++++ EXTRACTED TEXT ++++
The following example will be used throughout this paper. It was chosen because it joins
three tables. Fewer wouldn’t show everything needed, and more would be too complex.
First, here are our three tables in a fictional sales application:
create table sales
(
sale_date date,
product_number number,
customer_number number,
amount number
);
create table products
(
product_number number,
product_type varchar2(12),
product_name varchar2(12)
);
create table customers
(
customer_number number,
customer_state varchar2(14),
customer_name varchar2(17)
);
The sales table has one row for each sale which is one product to one customer for a
given amount. The products and customers tables have one row per product or customer.
The columns product_number and customer_number are used to join the tables together.
They uniquely identify one product or customer.
Here is the sample data:
insert into sales values (to_date('01/02/2012','MM/DD/YYYY'),1,1,100);
insert into sales values (to_date('01/03/2012','MM/DD/YYYY'),1,2,200);
insert into sales values (to_date('01/04/2012','MM/DD/YYYY'),2,1,300);
insert into sales values (to_date('01/05/2012','MM/DD/YYYY'),2,2,400);
insert into products values (1,'Cheese','Chedder');
insert into products values (2,'Cheese','Feta');
insert into customers values (1,'FL','Sunshine State Co');
insert into customers values (2,'FL','Green Valley Inc');
Here is our sample query that we will use throughout and its output:
SQL> select
2 sale_date, product_name, customer_name, amount
3 from sales, products, customers
4 where
5 sales.product_number=products.product_number and
6 sales.customer_number=customers.customer_number and
7 sale_date between
8 to_date('01/01/2012','MM/DD/YYYY') and
9 to_date('01/31/2012','MM/DD/YYYY') and
10 product_type = 'Cheese' and
11 customer_state = 'FL';
SALE_DATE PRODUCT_NAME CUSTOMER_NAME AMOUNT
--------- ------------ ----------------- ----------
04-JAN-12 Feta Sunshine State Co 300
02-JAN-12 Chedder Sunshine State Co 100
05-JAN-12 Feta Green Valley Inc 400
03-JAN-12 Chedder Green Valley Inc 200
This query returns the sales for the month of January 2012 for products that are a type of
cheese and customers that reside in Florida. It joins the sales table to products and
customers to get the product and customer names and uses the product_type and
customer_state columns to limit the sales records by product and customer criteria.
++++
**CHALLENGES:**
1/ Decide whether each statement below agrees with the SQL sales example above. Answer yes or no, and quote the words from the example that settle it.
(a) The example joins three tables.
(b) The products table has one row for each sale.
(c) The sample query limits the results to customers in Florida.
2/ Using the SQL sales example above, answer these questions:
(a) Which columns join the tables together?
(b) In the query output, what is the amount for the Feta sale to Green Valley Inc?
(c) What data type is the customer_name column declared with?
3/ Extend the SQL sales example above, picking up right after its final sentence.
++++ DATASET ++++
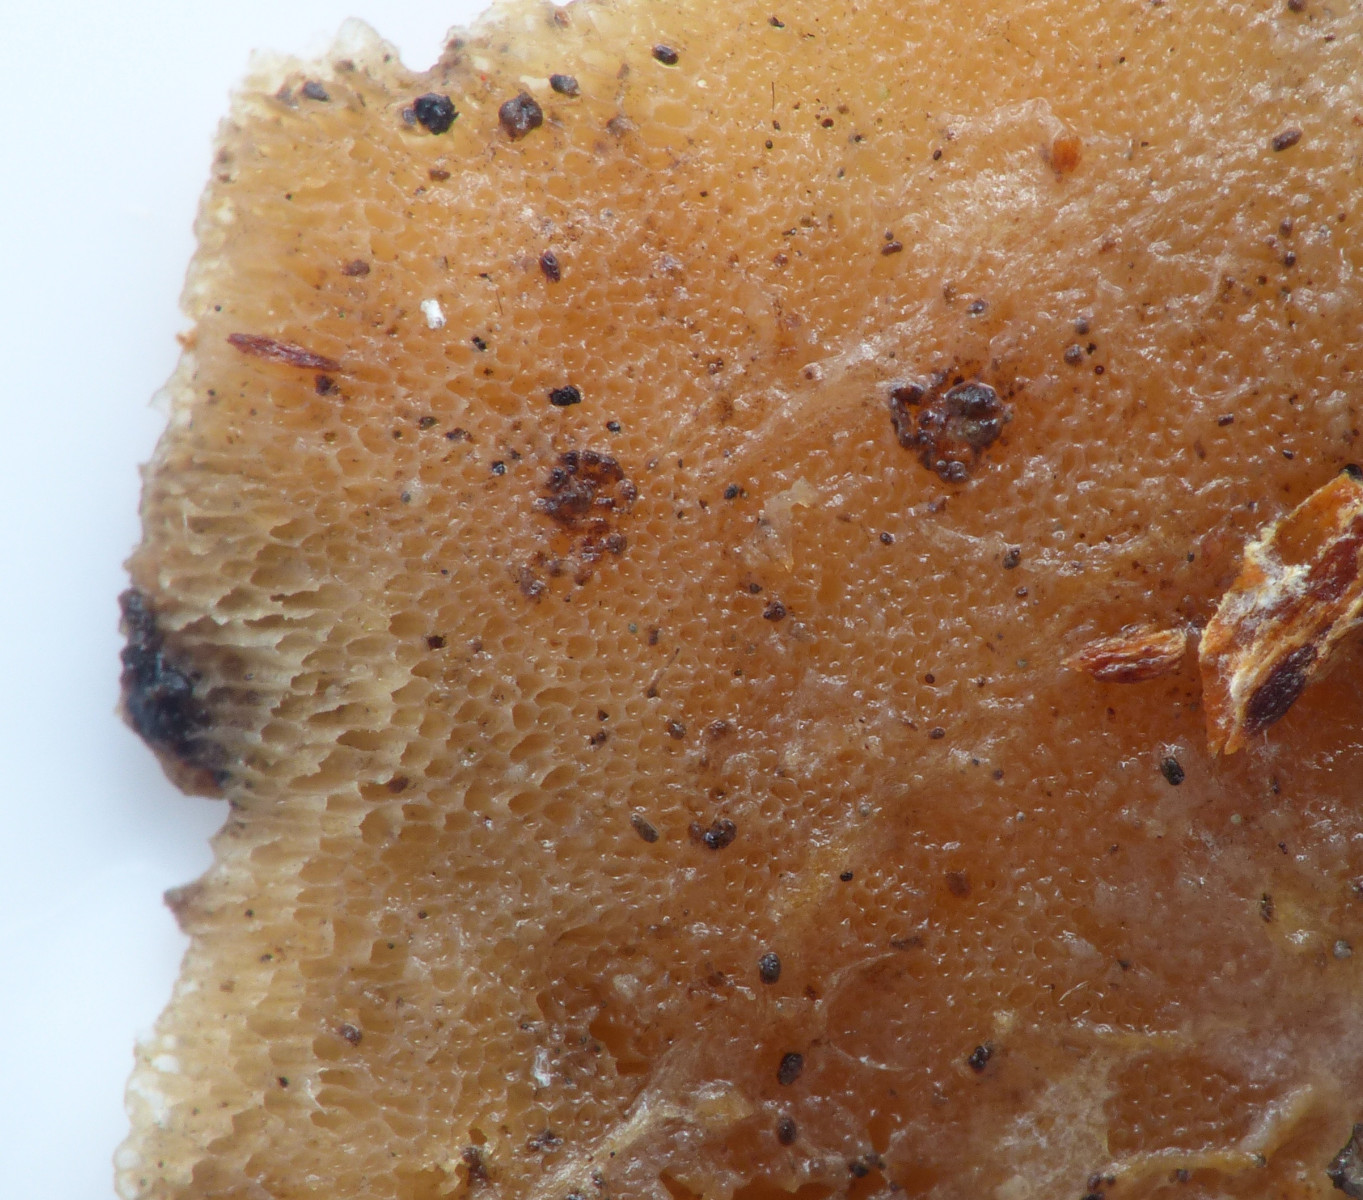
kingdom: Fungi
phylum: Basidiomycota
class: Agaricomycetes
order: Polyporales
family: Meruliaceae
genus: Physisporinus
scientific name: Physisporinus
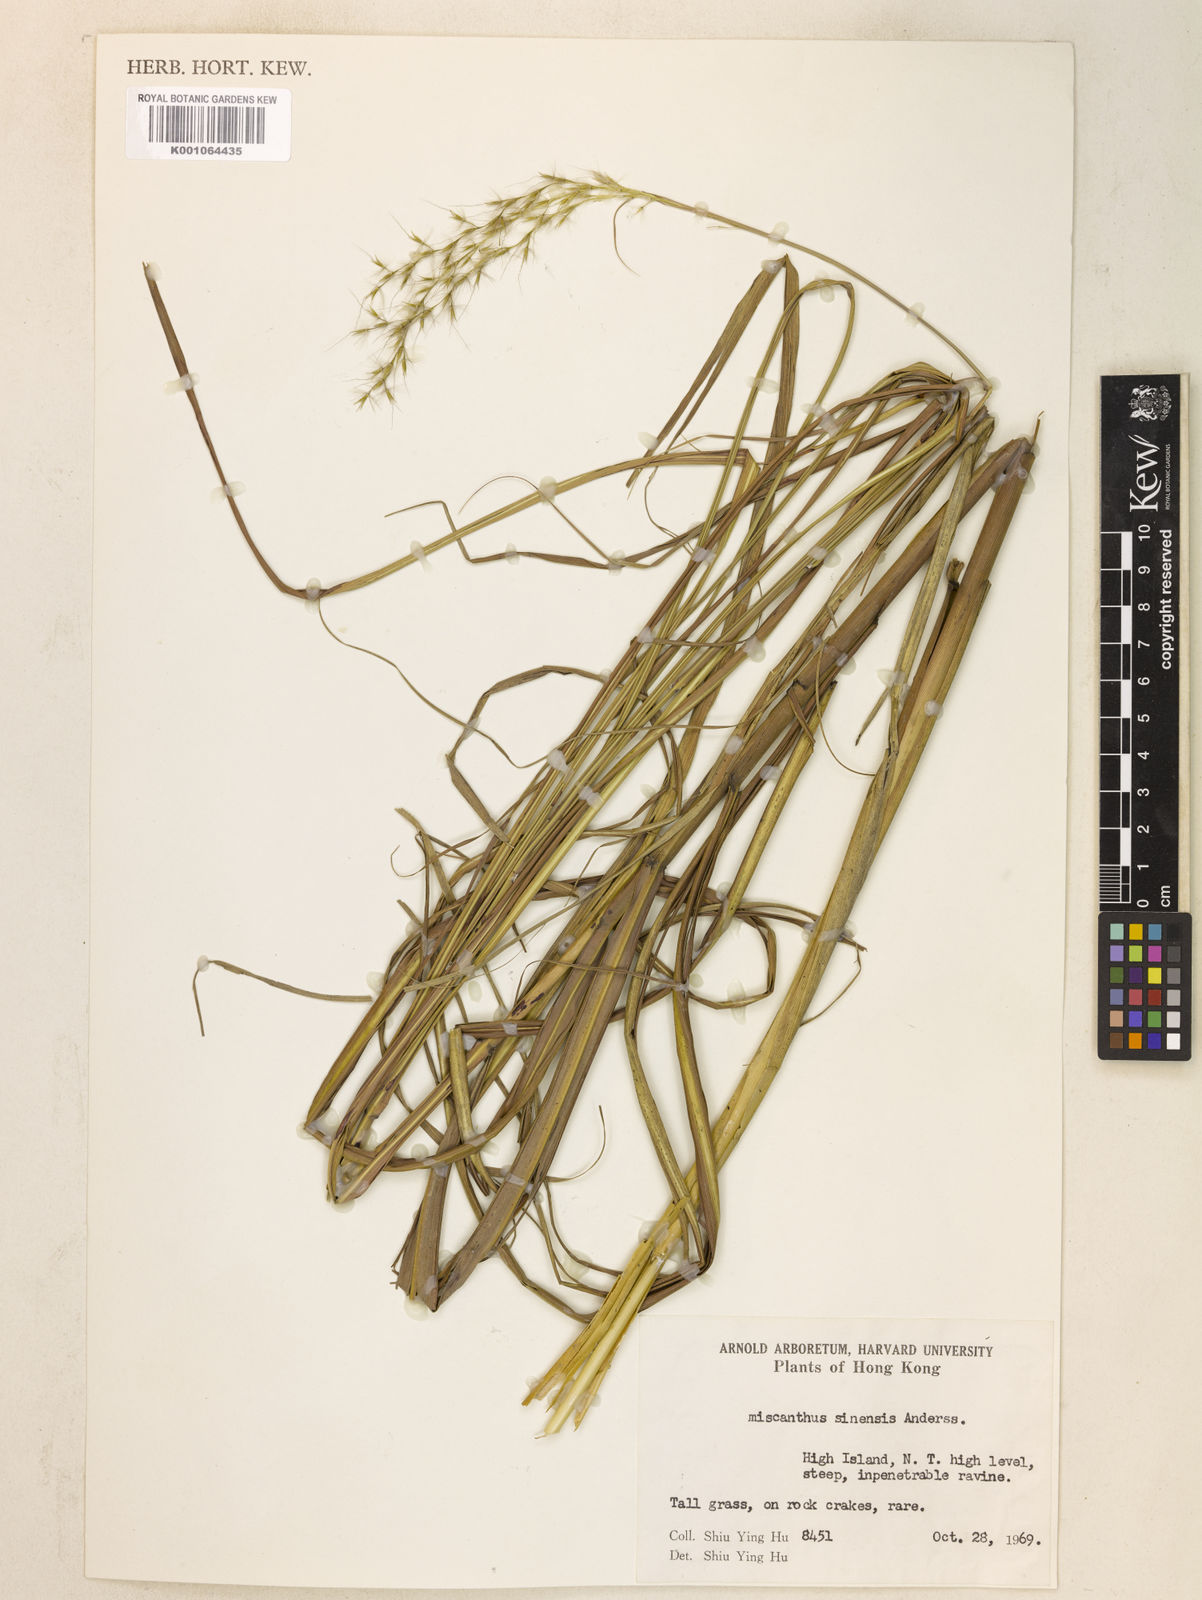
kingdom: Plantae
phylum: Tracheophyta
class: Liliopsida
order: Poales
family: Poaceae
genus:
++++
**TASK-BY-TASK RESULTS:**
1/
(a) Yes: "It was chosen because it joins three tables."
(b) No: "The products and customers tables have one row per product or customer."
(c) Yes: "customers that reside in Florida."

2/
(a) product_number and customer_number
(b) 400
(c) varchar2(17)

3/
Join Order
The Oracle optimizer translates this query into an execution tree that represents reads
from the underlying tables and joins between two sets of row data at a time. Rows must
be retrieved from the sales, products, and customers tables. These rows must be joined
together, but only two at a time. So, sales and products could be joined first and then the
result could be joined to customers. In this case the “join order” would be sales,
products, customers.
Some join orders have much worse performance than others. Consider the join order
customers, products, sales. This means first join customers to products and then join the
result to sales.
Note that there are no conditions in the where clause that relate the customers and
products tables.
A join between the two makes a Cartesian product which means
combine each row in products with every row in customers. The following query joins
customers and products with the related conditions from the original query, doing a
Cartesian join.
SQL> -- joining products and customers
SQL> -- cartesian join
SQL>
SQL> select
2 product_name,customer_name
3 from products, customers
4 where
5 product_type = 'Cheese' and
6 customer_state = 'FL';
PRODUCT_NAME CUSTOMER_NAME
------------ -----------------
Chedder Sunshine State Co
Chedder Green Valley Inc
Feta Sunshine State Co
Feta Green Valley Inc
Execution Plan
----------------------------------------------------------
0 SELECT STATEMENT Optimizer=ALL_ROWS
1 0 MERGE JOIN (CARTESIAN)
2 1 TABLE ACCESS (FULL) OF 'PRODUCTS' (TABLE)
3 1 BUFFER (SORT)
4 3 TABLE ACCESS (FULL) OF 'CUSTOMERS' (TABLE)
In our case we have two products and two customers so this is just 2 x 2 = 4 rows. But
imagine if you had 100,000 of each. Then a Cartesian join would return 100,000 x
100,000 = 10,000,000,000 rows. Probably not the most efficient join order. But, if you
have a small number of rows in both tables there is nothing wrong with a Cartesian join
and in some cases this is the best join order. But, clearly there are cases where a
Cartesian join blows up a join of modest sized tables into billions of resulting rows and
this is not the best way to optimize the query.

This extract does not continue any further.